Digital parenting support improves early childhood development in rural Peru
05.03.2026
A new Swiss TPH-led study shows how digital tools can support caregivers and extend early childhood development services in resource-constrained settings. Conducted in rural Peru, the study found that an AI-supported parenting chatbot could improve early childhood development outcomes and offer a cost-effective way to extend the reach of evidence-based support, while in-person programmes remain essential.

Globally, an estimated 250 million children under the age of five are at risk of not reaching their developmental potential due to poverty, limited stimulation and inadequate support for caregivers. Early childhood development shapes health, learning and economic participation throughout life. While evidence-based programmes such as home visits can be highly effective, they are resource-intensive and difficult to scale in many low- and middle-income countries.
In response, digital tools are being increasingly explored as a means of expanding current parental support interventions, complementing rather than replacing in-person care. As part of the project “Digital Support Systems to Improve Child Health and Development in Low-Income Settings”, funded by the Basel Research Centre for Child Health (BRCCH), the study examined whether a digital parenting intervention could reinforce nurturing caregiving practices in a rural, resource-constrained context. Findings were published yesterday in Science Advances.
Study design and intervention
The cluster-randomised controlled trial followed more than 2,400 caregiver–child pairs in the Cajamarca region of Andean Peru from infancy to early childhood. Communities were randomly assigned to one of three groups: an AI-supported digital parenting chatbot, an in-person home-visiting programme delivered by trained community workers, or a control group that received no additional support. Children were enrolled at a mean age of six months and followed until 2.5-3 years of age, when developmental outcomes were assessed.
Caregivers in the digital intervention group received age-appropriate guidance on play, communication, stimulation and caregiving via a chatbot accessible on mobile devices. The intervention was implemented using Afinidata, an AI-supported digital platform for parents that provides personalised, science-based activities and guidance. The chatbot operated through widely used messaging services, delivering weekly prompts and activity suggestions tailored to the child’s age and developmental stage, with recommendations adapted over time using caregiver feedback and engagement data. Caregivers could also ask questions, track developmental milestones and access short, evidence-based messages on early childhood development.
Findings and implications
Both the digital intervention and the home-visiting programme resulted in measurable improvements in children’s developmental outcomes at 2.5 years of age. While the home-visiting programme produced slightly larger gains, it required substantial human resources and ongoing operational investment. In contrast, the digital intervention delivered positive improvements in child development at roughly one-fifteenth of the costs of in-person support, reflecting its reliance on existing mobile infrastructure and limited additional staffing once established. This suggests that digital tools could help to improve early childhood development support in settings where workforce capacity and funding are constrained.

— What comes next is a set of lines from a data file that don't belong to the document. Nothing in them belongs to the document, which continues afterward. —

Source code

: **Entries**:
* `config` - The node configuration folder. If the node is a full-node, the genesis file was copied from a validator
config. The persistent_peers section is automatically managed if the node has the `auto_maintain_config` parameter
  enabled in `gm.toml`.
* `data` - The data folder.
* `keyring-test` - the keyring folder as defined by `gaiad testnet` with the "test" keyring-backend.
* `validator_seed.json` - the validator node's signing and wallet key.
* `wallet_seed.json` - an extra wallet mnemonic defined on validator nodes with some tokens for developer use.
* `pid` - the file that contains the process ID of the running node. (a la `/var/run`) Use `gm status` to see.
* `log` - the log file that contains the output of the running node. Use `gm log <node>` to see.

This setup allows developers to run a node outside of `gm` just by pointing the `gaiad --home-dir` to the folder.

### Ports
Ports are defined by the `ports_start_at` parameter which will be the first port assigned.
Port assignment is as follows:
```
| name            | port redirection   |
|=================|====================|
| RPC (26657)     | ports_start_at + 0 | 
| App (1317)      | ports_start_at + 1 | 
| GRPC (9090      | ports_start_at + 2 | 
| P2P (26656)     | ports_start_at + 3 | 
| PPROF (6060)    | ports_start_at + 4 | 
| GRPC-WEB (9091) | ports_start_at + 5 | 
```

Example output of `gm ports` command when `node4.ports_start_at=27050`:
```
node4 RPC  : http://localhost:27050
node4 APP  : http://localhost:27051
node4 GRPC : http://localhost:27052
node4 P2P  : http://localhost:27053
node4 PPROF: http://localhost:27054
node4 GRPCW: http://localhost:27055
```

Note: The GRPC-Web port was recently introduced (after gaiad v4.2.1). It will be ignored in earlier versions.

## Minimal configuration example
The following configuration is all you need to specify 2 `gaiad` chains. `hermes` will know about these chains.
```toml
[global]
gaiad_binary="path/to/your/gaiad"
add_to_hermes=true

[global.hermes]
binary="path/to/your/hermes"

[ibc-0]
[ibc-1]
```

“This study is not about replacing parents or professionals with technology,” says Günther Fink, first author and health economics expert at Swiss TPH. “The chatbot supports and encourages caregivers in what they already do every day – talking to, playing and engaging with their children – by providing timely, practical guidance that fits into their lives.”
Experience from the field also highlighted that digital tools are not equally accessible to all families and require careful adaptation to local realities. While mobile phone availability enabled broad access to the digital intervention, some of the most socioeconomically disadvantaged families faced barriers to enrolment, underlining the importance of embedding digital approaches within existing support structures.
“Some of the most vulnerable families still require direct, in-person support, and digital tools alone are not enough,” says Stella Hartinger, co-senior author and project lead in Peru. “From our experience in Peru, what made this intervention work was careful adaptation to local realities and close integration with existing early childhood services.”
These findings reinforce the need for a balanced mix of delivery models in early childhood development programmes, particularly in rural and resource-constrained settings.
“Home visits remain a highly effective approach, but they are difficult to scale in many settings,” says Daniel Mäusezahl, co-senior author and co-leader of the study. “Digital tools can complement existing services and help close gaps in early childhood support, especially in rural and resource-constrained areas.”
The study adds robust evidence to the growing field of digital support systems for early childhood development. It demonstrates that, when carefully designed and embedded in local contexts, AI-supported tools can strengthen parenting practices and contribute to improved child development outcomes without displacing human care.
Why it matters
Supporting parents in resource-limited settings matters because early childhood development shapes health, learning, and life opportunities throughout children’s life and beyond. Yet many families receive little or no support during their children's early years. This study shows how digital tools can help fill the gap – extending evidence-based parenting advice to families who would otherwise go unreached, even in areas with limited resources.